# Article
##########
The court further finds that the payment by the Thacker Company to appellant of $800 on January 13, 1928, and the two payments of $3,165.76 and $2,650 made on January 23, 1928, were made in due order of business Without knowledge on the part of the appellant of the insolvency of the Thacker Company, but that, at the time of the payment of $2,806.16 on January 27, 1928, appellant "knew that the Thacker Building Lumber Company was insolvent and that such payment would prefer and did prefer the Public National Bank as a creditor of Thacker Building Lumber Company and that by such payment Public National Bank was enabled to obtain from the Thacker Building Lumber Company a greater percentage of the assets than other unsecured creditors. In this connection I find that the Public National Bank was an unsecured creditor of the Thacker Building Lumber Company in as much as the notes which Thacker Building Lumber Company owed to Public National Bank were secured by liens on property which *Page 116 belonged to J. G. Johnson and wife, Naomi Johnson.
"I find that the property which was delivered by the Public National Bank to T. D. Thacker consisted of liens on the property of J. G. Johnson and wife, Naomi Johnson, and formed no part of the estate of Thacker Building Lumber Company and was not property subject to administration by the Bankrupt Court.
"I further find from the agreement of both parties and as agreed that the Thacker Building Lumber Company was insolvent on all the days and dates when the alleged payments were made and during the entire four months next preceding February 27, 1928, when the petition for bankruptcy was filed."
Under appropriate assignments and propositions, appellant's brief presents for our consideration and determinations the questions hereinafter discussed and decided. These assignments and propositions, which complain of a number of the trial court's conclusions of law, are all based upon the first and second propositions presented in appellant's brief, which are as follows:
"The trial court erred, to the prejudice of the defendant, in rendering any judgment against it, because, under the undisputed evidence and according to the findings of fact made by the trial court, the defendant did not receive any preference, having given up adequate security at the time the alleged preference was consummated which resulted in no benefit to the defendant; and further, because if any benefit accrued to any one by reason of said payment, it accrued to the Johnsons or the National Bond and Mortgage Corporation, and not to the Public National Bank and Trust Company, the defendant below and the appellant here.
"By the hypothecation of the Johnson notes and the assignment of such notes and liens securing the payment thereof to appellant, appellant became a creditor of Thacker Building Lumber Company, secured by property of that company. After National Bond and Mortgage Corporation paid $9,767.75 to Thacker Building Lumber Company at Johnson's order, and at the time the alleged preferential payment was made, appellant still remained a secured creditor of appellee, secured by appellee's property interest in the notes and liens pledged, which interest, in any event, was as much as the difference between $17,000.00 and $9,767.75 and was sufficient to cover the alleged preferential payments made. Appellant was, therefore, a secured creditor within the meaning of the bankruptcy statutes, the payment in question did not constitute a preference and the trial court's judgment in favor of appellee for $2,806.16 should be reversed and the cause rendered in favor of appellant or, if not rendered, reversed for new trial."
##########
# Recorded data
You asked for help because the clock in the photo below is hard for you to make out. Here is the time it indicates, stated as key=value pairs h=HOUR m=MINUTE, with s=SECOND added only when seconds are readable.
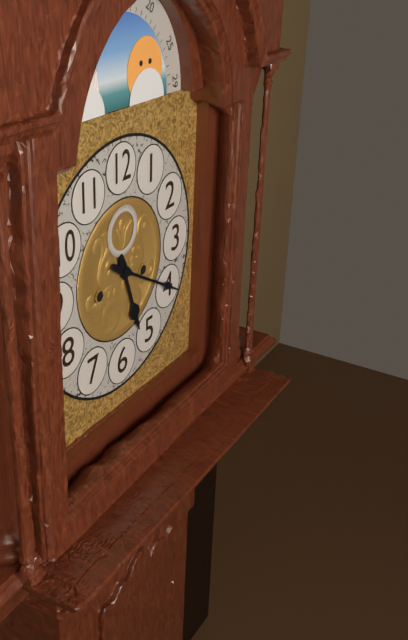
h=5 m=20
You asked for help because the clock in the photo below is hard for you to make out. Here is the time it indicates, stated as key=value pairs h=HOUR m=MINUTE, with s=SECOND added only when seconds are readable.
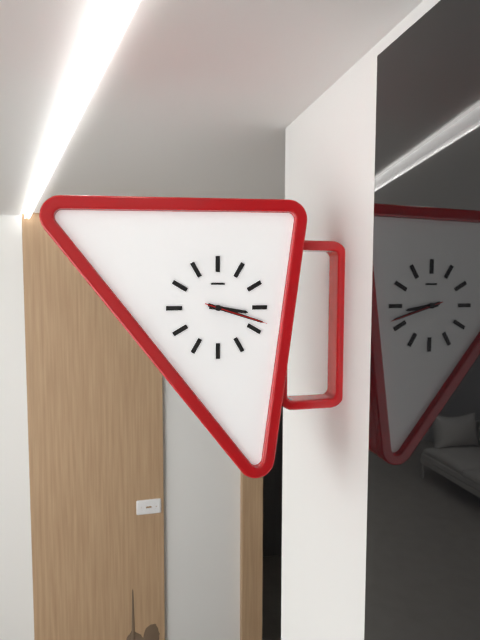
h=3 m=18 s=18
##########
# Set task
Pick up the court opinion on the Thacker Building Lumber Company payments after its final sentence and continue it. The data plays no role here and can be left alone.

# Reply
We think these propositions should be sustained. The court having found upon ample, if not undisputed, evidence that at the time the payments by the Thacker Company, which are attacked in this suit as preferential, were made to appellant, it held securities given it by the Thacker Company more than sufficient to satisfy the amount owed it by the insolvent company, and that appellant at the time the last of these payments were made on January 27, 1928, surrendered such securities to the Thacker Company and subsequently surrendered to the trustee additional security it had received from the Thacker Company on January 25, 1928, it seems clear to us that appellant cannot be forced to return the payments received by it on the ground that they constituted an unlawful preference by which it obtained a greater per cent. of the indebtedness due it by the bankrupt estate than other creditors of the same class. If these payments had not been made to it before its debtor had been adjudged a bankrupt, it could have enforced its lien through the bankruptcy proceedings, and, the security obtained by it from the bankrupt estate being more than sufficient to pay its debt, and primarily liable therefor, the other creditors only had an interest in the excess of the value of the security over the amount due appellant by the bankrupt estate. These securities having been surrendered by appellant to the Thacker Company and to the appellee trustee, and all the creditors being entitled to share in their proceeds, we are unable to see how appellant has obtained a preference in the payment of its indebtedness.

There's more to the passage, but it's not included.